Robert Fogelson, an urban historian, was involved in both of those endeavors. After initially overlooking the 1935 disorder in his analysis of the outbreaks of the mid-1960s, he oversaw the publication of the MCCH report in a series he edited for Arno Press and then incorporated the disorder into the book-length version of his interpretation of the disorders of the 1960s. His research began when he was recruited to contribute to the work of the Commission on Law Enforcement and Administration of Justice, established by President Johnson on July 23, 1965, in the aftermath of the uprising in the Watts neighborhood of Los Angeles. After the directors of the commission rejected his report, Fogelson opted to make the topic part of his own research agenda in place of a project on the Harlem "ghetto." Somewhat ironically given those plans, an early version of his argument published in Proceedings of the Academy of Political Science in 1968 made no mention of the racial disorders in Harlem in 1935 and 1943. He argued that “on a closer examination of the race riots-and even of the 1917, 1919, and 1943 riots, which, as the most recent, should be the most homologous-it is clear that the riots of the 1960s were not extensions of this tradition [of interracial rioting in the United States].”

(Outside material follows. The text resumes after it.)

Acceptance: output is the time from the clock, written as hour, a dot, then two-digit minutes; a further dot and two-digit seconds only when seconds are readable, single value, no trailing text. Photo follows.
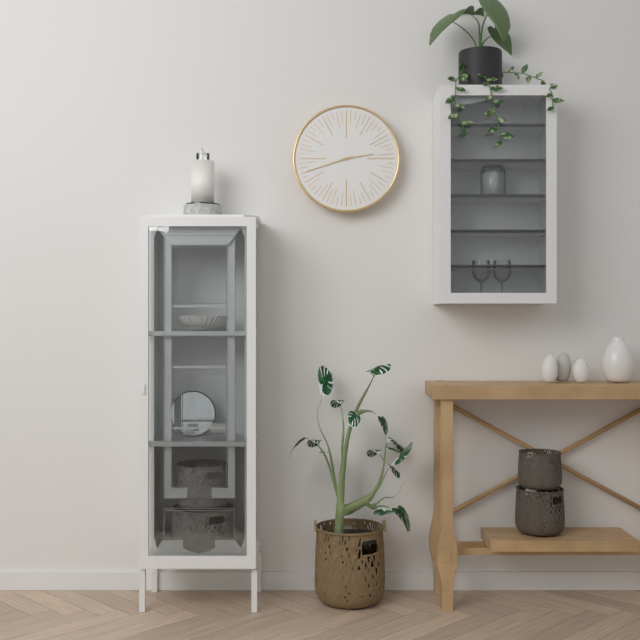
2.42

In January 1969, Fogelson included the MCCH report in the series Mass Violence in America that he edited for Arno Press. The press, founded by Arnold Zohn in 1962 and taken over by the New York Times in 1968, specialized in reprinting previously published, out-of-print reference materials. Fogelson’s series included at least forty-four volumes, ranging from Henry Dawson's The Sons of Liberty in New York and Zechariah Chafee's The Third Degree to U. S. Congressional reports on the 1866 New Orleans Riot and hearings on the Ku Klux Klan. The text of the MCCH report was typed from the New York Amsterdam News by Sharon Thompson, a secretary at the Bureau of Applied Social Research. A xeroxed copy of the newspaper was in the Columbia University library. Fogelson also consulted a copy in the New York City Municipal Archives, apparently without noting the differences from the text he had published. For some reason, he would cite the archived text not the one he had help publish when he came to write about the disorder in Harlem. The Arno Press series of reprints were widely purchased by libraries, giving the MCCH report a significant influence on subsequent scholarship.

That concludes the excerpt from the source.